Hence, all the zeroes are √3, -√3, 4 and -5.

17. Find all the zeroes of (2x⁴ – 3x³ – 5x² + 9x – 3), it is being given that two of its zeroes are √3 and –√3. 

Solution 

The given polynomial is f(x) = 2x⁴ – 3x³ – 5x² + 9x – 3 

Since √3 and –√3 are the zeroes of f(x), it follows that each one of (x – √3) and (x + √3) is a factor of f(x). 

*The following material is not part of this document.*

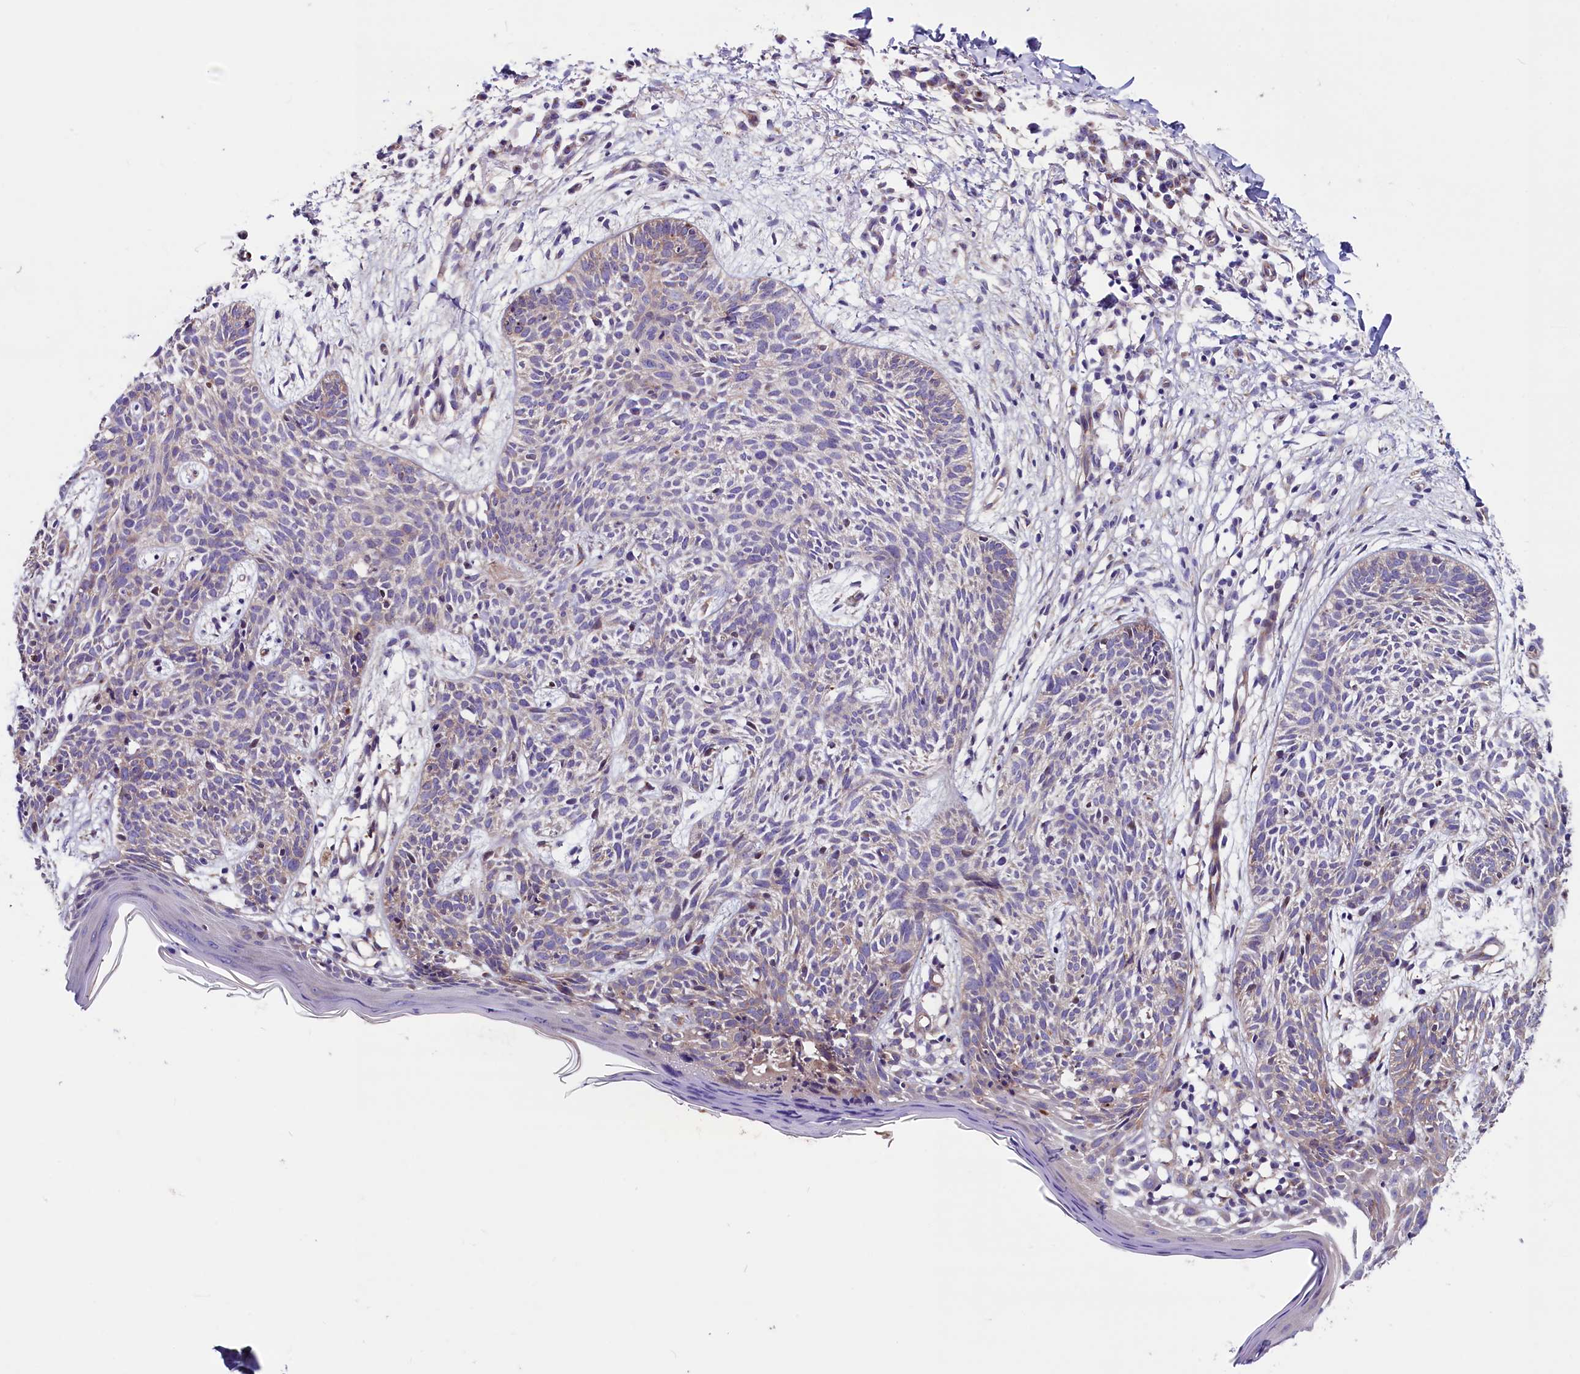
{"staining": {"intensity": "weak", "quantity": "<25%", "location": "cytoplasmic/membranous"}, "tissue": "skin cancer", "cell_type": "Tumor cells", "image_type": "cancer", "snomed": [{"axis": "morphology", "description": "Basal cell carcinoma"}, {"axis": "topography", "description": "Skin"}], "caption": "Skin cancer stained for a protein using immunohistochemistry (IHC) exhibits no staining tumor cells.", "gene": "GPR108", "patient": {"sex": "female", "age": 66}}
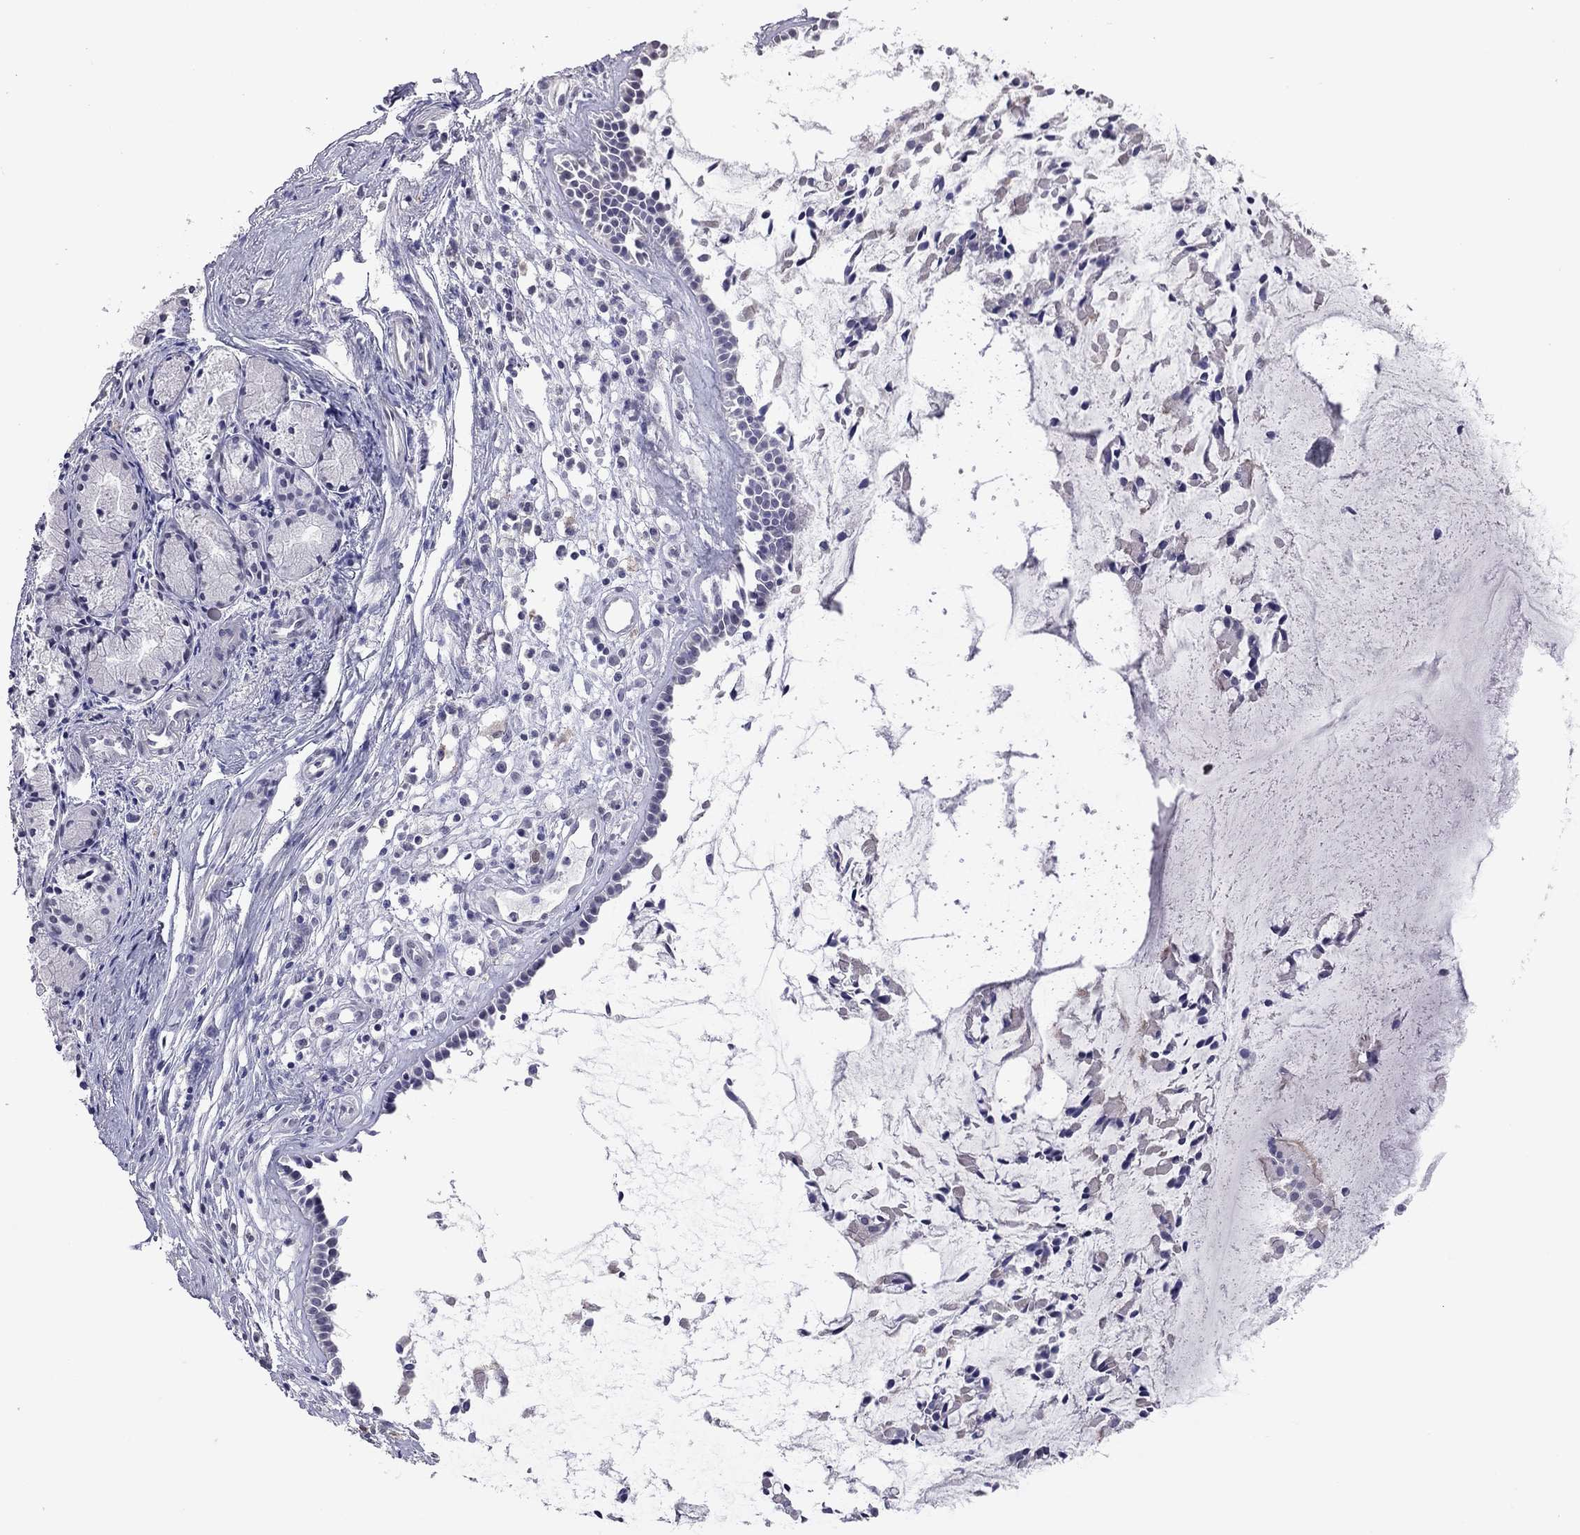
{"staining": {"intensity": "negative", "quantity": "none", "location": "none"}, "tissue": "nasopharynx", "cell_type": "Respiratory epithelial cells", "image_type": "normal", "snomed": [{"axis": "morphology", "description": "Normal tissue, NOS"}, {"axis": "topography", "description": "Nasopharynx"}], "caption": "High power microscopy histopathology image of an immunohistochemistry micrograph of unremarkable nasopharynx, revealing no significant staining in respiratory epithelial cells. The staining was performed using DAB (3,3'-diaminobenzidine) to visualize the protein expression in brown, while the nuclei were stained in blue with hematoxylin (Magnification: 20x).", "gene": "PPP1R3A", "patient": {"sex": "female", "age": 47}}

Consequently, (x – √3) (x + √3) = (x² – 3) is a factor of f(x). 

On dividing f(x) by (x² – 3), we get:

f(x) = 0

⇒ 2x⁴ – 3x³ – 5x² + 9x – 3 = 0 

⇒ (x² – 3) (2x² – 3x + 1) = 0 

⇒ (x² – 3) (2x² – 2x – x + 1) = 0 

⇒ (x – √3) (x + √3) (2x – 1) (x – 1) = 0 

⇒ x = √3 or x = -√3 or x = 1/2 or x = 1 

Hence, all the zeroes are √3, -√3, 1/2 and 1.

18. Obtain all other zeroes of (x⁴ + 4x³ – 2x²– 20x – 15) if two of its zeroes are √5 and –√5.

Solution 

The given polynomial is f(x) = x⁴ + 4x³– 2x²– 20x – 15. 

Since (x – √5) and (x + √5) are the zeroes of f(x) it follows that each one of (x – √5) and

(x + √5) is a factor of f(x). 

Consequently, (x – √5) (x + √5) = (x² – 5) is a factor of f(x). 

On dividing f(x) by (x² – 5), we get: 

f(x) = 0

⇒ x⁴ + 4x³ – 7x² – 20x – 15 = 0 

⇒ (x² – 5) (x² + 4x + 3) = 0 

⇒ (x – √5) (x + √5) (x + 1) (x + 3) = 0 

⇒ x = √5 or x = -√5 or x = -1 or x = -3 

Hence, all the zeroes are √5, -√5, -1 and -3.

19. Find all the zeroes of polynomial (2x⁴– 11x³ + 7x² + 13x – 7), it being given that two of its zeroes are (3 + √2) and (3 – √2). 

Solution 

The given polynomial is f(x) = 2x⁴ – 11x³ + 7x² + 13x – 7. 

Since (3 + √2) and (3 – √2) are the zeroes of f(x) it follows that each one of (x + 3 + √2) and (x + 3 – √2) is a factor of f(x). 

Consequently, [(x – (3 + √2)] [(x – (3 – √2)] = [(x – 3) - √2] [(x – 3) + √2] = [(x – 3)² – 2] = x² – 6x + 7, which is a factor of f(x). 

On dividing f(x) by (x² – 6x + 7), we get: 

f(x) = 0

⇒ 2x⁴ – 11x³ + 7x² + 13x – 7 = 0 

⇒ (x² – 6x + 7) (2x² + x – 7) = 0 

⇒ (x + 3 + √2) (x + 3 – √2) (2x – 1) (x + 1) = 0 

⇒ x = –3 – √2 or x = –3 + √2 or x = ¹₂or x = -1 

Hence, all the zeroes are (–3 – √2), (–3 + √2), 1/2 and -1.